_PASSAGE GIVEN_.
§ §
# Too Cheap?



## dxmadman (Apr 13, 2013)

I let the 62 American go for $150. Was that underpriced? I know I have let girls bikes in the past go for $75, but those was 70,s beaters. I think it was fair, my wife didn't think so. What you Schwinners think?


----------



## PCHiggin (Apr 13, 2013)

*You did good...*

...Girls bike are usually cannibalized for parts.


----------



## fordmike65 (Apr 13, 2013)

I'm not really a Schwinn guy, but I'm thinking you did pretty well. I picked up a nice men's '63 American for my Pops here recently for $140 shipped. Still can't believe you found that bike in the dumpster


----------



## Sped Man (Apr 13, 2013)

Welcome to my world! My wife does that to me also. They are never happy.


----------



## schwinnbikebobb (Apr 14, 2013)

I think $150 was a great price for you. Being a basic girls bike with no accessorys that is a $60-$70 at best bike to me here in the midwest.  As an example here is a bike I bought yesterday for $45. It has decent racks and the horn tank, and the deluxe seat.  That was a nice deal for me.


----------



## Boris (Apr 14, 2013)

I bought this Schwinn Hollywood for $50, cleaned it up, replaced/added a couple of small items that I had laying around, tried to sell it for $150, but let it go for $120. I enjoyed cleaning it, and the woman who bought it was thrilled to get it, So I felt good all the way around and still do. For me, the money was secondary in this instance. It doesn't seem that you could have gotten much more than $150 for yours especially without the chain and pedals (but, I don't know what the market is like down there either).
§ §
_SUPPLIED MATERIAL_.
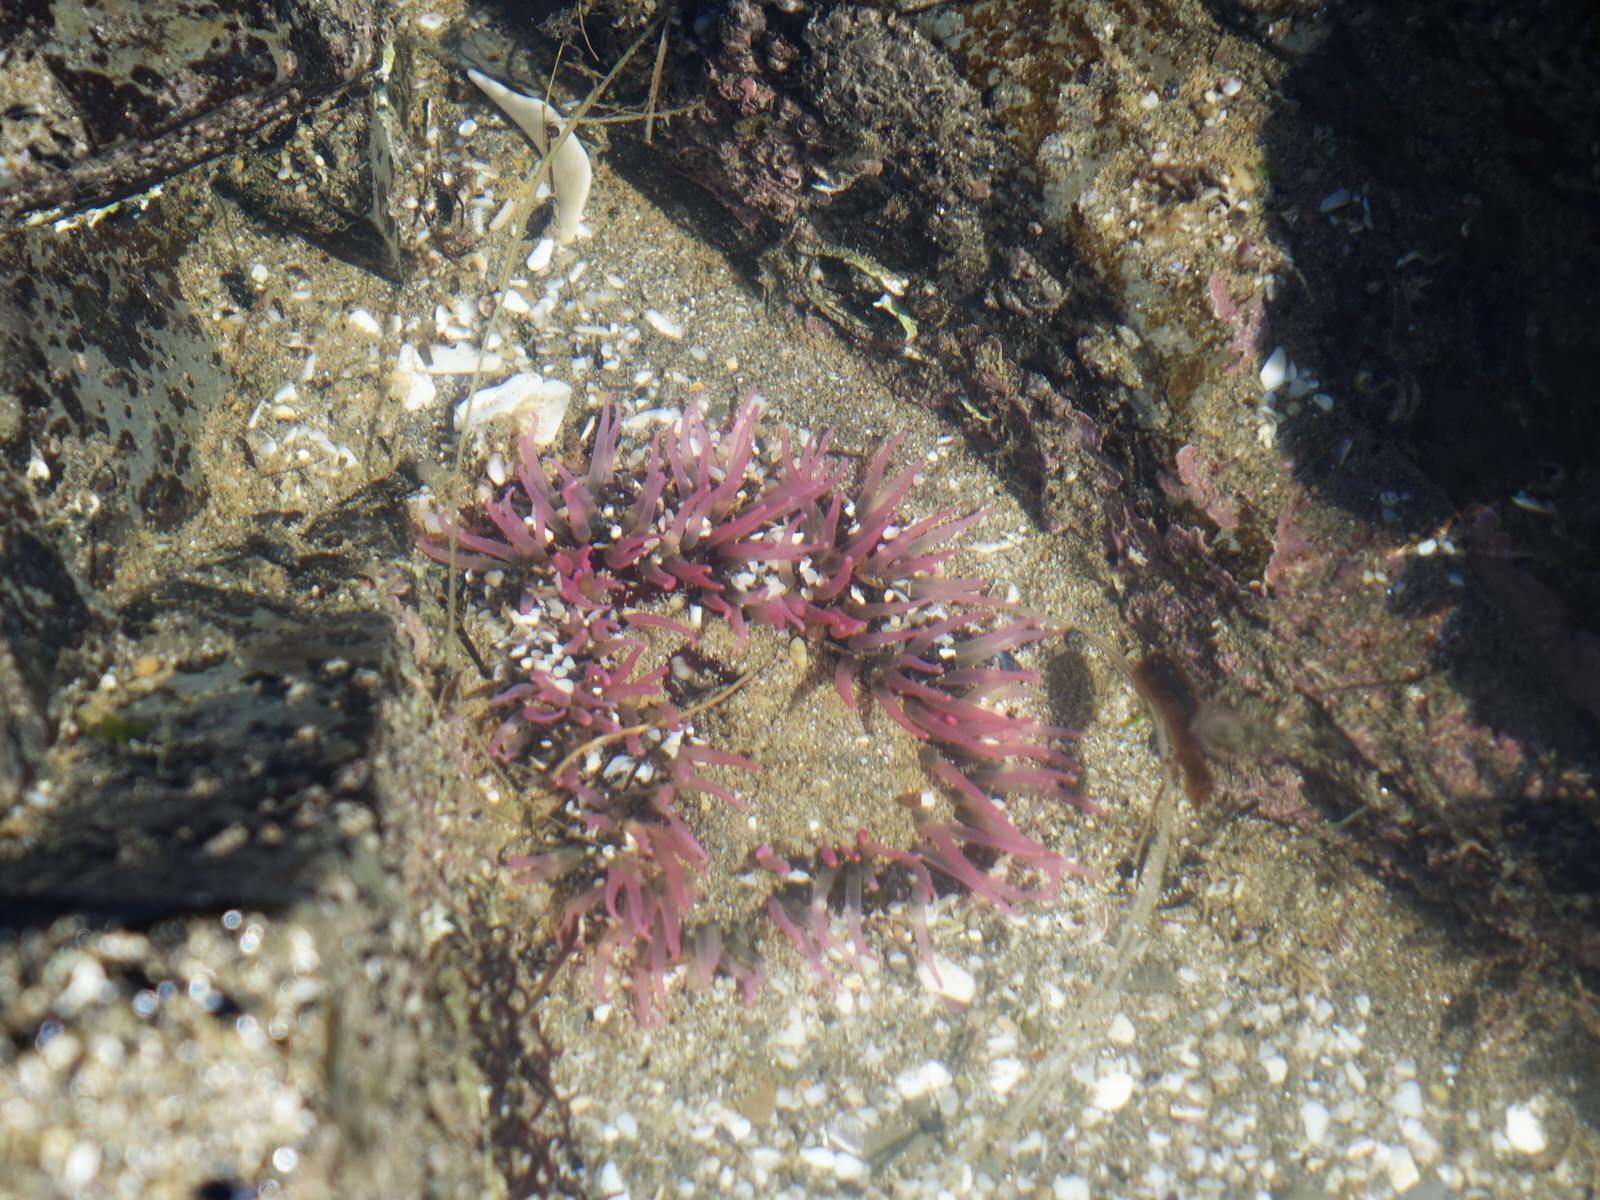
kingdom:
§ §
_STATED TASK A_. Name every user who posted in the forum thread about the bike sale.
_STATED TASK B_.
Answer these questions about the forum thread on the bike sale, one line each:
(i) Which model year was the American that the first poster sold?
(ii) How much did fordmike65 pay for the men's '63 American?
(iii) At what price did Boris first try to sell the Schwinn Hollywood?

_FINAL RESULT A_.
dxmadman
PCHiggin
fordmike65
Sped Man
schwinnbikebobb
Boris

_FINAL RESULT B_.
(i) '62
(ii) $140 shipped
(iii) $150